By 2100, the acidity of Antarctic coastal waters could double. Mainly due to CO2 emissions, this increase in acidity is a threat to ecosystems and animal life in the Southern Ocean.
A team of researchers from the University of Colorado Boulder has been studying changes in the pH of the Southern Ocean, and their findings are hardly encouraging. The scientists looked at five existing (Ross Sea and South Orkney Islands) and proposed (Weddell Sea, East Antarctica and Antarctic Peninsula) marine protected areas in the coastal waters of the Southern Ocean. And their findings are unequivocal: without a drastic reduction in CO2 emissions as quickly as possible, the acidity of the Southern Ocean could increase by up to 100% by 2100 in the upper 200 meters of the ocean, with serious repercussions for marine fauna and ecosystems.
However, acidification may not be confined to the upper layers. According to the authors of this study, published on January 4, the entire water column of the coastal Southern Ocean, including the seabed, could undergo severe acidification.

**Rows from a dataset**.
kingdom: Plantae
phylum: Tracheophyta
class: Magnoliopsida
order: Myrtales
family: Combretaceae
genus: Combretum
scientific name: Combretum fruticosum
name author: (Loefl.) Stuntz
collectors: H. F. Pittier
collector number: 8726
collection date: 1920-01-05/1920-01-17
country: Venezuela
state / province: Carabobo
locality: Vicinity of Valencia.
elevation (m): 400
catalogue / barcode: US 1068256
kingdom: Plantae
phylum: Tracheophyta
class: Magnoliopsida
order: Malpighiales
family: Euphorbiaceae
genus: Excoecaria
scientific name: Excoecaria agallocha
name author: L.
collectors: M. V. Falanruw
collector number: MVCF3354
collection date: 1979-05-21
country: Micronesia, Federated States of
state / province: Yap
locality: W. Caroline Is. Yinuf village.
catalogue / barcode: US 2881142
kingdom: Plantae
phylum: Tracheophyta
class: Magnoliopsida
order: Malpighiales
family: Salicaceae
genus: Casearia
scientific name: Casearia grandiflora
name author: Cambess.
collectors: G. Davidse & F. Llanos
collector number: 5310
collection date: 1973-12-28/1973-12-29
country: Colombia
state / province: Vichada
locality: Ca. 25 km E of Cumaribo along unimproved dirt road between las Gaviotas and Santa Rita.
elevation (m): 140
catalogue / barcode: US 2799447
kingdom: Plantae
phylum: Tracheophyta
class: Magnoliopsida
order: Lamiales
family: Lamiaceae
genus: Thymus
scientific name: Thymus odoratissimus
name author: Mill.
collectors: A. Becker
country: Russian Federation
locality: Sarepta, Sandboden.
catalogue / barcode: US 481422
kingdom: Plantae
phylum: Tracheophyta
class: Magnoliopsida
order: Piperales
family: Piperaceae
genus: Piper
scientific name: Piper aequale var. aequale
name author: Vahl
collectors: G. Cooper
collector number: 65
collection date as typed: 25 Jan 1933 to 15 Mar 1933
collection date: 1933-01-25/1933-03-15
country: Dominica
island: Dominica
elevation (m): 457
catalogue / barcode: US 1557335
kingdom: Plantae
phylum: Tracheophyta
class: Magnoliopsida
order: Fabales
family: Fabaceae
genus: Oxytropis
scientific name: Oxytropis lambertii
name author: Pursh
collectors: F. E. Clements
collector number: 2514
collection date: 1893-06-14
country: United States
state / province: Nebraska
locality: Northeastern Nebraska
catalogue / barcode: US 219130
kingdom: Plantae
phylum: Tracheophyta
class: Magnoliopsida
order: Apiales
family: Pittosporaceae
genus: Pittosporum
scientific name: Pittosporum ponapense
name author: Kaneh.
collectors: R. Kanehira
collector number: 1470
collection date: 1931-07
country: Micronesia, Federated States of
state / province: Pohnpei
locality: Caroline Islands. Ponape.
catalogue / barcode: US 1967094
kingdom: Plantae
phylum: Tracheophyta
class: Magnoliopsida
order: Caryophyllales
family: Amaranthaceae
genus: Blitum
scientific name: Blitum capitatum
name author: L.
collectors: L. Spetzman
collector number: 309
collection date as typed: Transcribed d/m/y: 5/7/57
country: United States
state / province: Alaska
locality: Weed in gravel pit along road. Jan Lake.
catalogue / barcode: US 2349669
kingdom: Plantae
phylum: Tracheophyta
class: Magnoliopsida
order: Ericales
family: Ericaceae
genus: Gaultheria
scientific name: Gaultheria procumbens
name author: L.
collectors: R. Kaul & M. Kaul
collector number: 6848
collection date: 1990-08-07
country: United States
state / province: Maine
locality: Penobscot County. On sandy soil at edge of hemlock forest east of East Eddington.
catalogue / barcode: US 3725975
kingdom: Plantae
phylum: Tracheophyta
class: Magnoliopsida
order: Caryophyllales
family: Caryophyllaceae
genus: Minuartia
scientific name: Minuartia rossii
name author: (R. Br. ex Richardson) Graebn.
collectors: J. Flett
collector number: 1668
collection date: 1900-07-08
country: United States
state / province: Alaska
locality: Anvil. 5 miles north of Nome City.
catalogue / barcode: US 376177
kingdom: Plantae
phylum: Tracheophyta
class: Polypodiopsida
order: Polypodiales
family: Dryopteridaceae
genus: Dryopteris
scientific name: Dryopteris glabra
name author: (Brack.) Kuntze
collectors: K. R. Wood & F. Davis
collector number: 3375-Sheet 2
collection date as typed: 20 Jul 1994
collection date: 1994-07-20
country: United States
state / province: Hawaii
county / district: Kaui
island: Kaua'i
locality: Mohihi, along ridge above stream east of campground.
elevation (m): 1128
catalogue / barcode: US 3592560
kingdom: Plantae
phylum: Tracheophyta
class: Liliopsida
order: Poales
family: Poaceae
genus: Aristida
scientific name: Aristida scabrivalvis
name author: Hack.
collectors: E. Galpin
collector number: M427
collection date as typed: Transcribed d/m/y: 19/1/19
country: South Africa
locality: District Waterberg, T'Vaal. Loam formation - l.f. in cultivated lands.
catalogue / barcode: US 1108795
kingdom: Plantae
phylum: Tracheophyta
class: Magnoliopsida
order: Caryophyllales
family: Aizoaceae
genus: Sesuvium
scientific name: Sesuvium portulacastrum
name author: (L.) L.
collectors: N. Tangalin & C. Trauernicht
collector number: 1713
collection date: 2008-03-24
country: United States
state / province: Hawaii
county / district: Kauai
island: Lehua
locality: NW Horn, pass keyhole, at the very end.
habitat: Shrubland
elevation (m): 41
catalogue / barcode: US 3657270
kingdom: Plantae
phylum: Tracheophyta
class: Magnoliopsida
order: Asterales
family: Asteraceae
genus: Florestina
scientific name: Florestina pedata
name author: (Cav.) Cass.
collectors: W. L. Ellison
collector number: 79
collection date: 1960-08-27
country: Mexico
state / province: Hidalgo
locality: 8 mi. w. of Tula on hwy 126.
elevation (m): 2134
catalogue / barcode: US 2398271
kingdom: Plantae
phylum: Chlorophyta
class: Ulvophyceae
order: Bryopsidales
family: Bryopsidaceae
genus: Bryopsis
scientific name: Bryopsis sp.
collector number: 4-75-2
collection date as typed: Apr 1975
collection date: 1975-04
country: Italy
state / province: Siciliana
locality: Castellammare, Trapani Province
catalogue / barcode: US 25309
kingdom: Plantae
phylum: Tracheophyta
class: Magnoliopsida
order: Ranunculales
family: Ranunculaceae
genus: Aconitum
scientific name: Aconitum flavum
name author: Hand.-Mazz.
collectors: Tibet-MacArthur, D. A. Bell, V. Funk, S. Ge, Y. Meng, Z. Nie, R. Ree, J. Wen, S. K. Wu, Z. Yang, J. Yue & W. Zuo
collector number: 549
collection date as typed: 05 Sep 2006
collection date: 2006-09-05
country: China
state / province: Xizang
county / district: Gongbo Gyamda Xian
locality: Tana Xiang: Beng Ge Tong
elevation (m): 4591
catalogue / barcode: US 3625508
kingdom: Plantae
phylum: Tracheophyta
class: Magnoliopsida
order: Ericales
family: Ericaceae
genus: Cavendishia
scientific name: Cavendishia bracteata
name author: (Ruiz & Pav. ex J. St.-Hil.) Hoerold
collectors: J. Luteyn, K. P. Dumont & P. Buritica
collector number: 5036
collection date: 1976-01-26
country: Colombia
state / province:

**WORK INSTRUCTIONS**.
1. In the Southern Ocean passage, how much could acidity rise by 2100 in the upper 200 meters of the ocean?
2. Name every marine protected area, existing or proposed, that the Southern Ocean passage says the researchers looked at.
Rely only on the Southern Ocean passage for your answers.

**SOLUTIONS PER TASK**.
1. By up to 100%.

2. Ross Sea, South Orkney Islands, Weddell Sea, East Antarctica, Antarctic Peninsula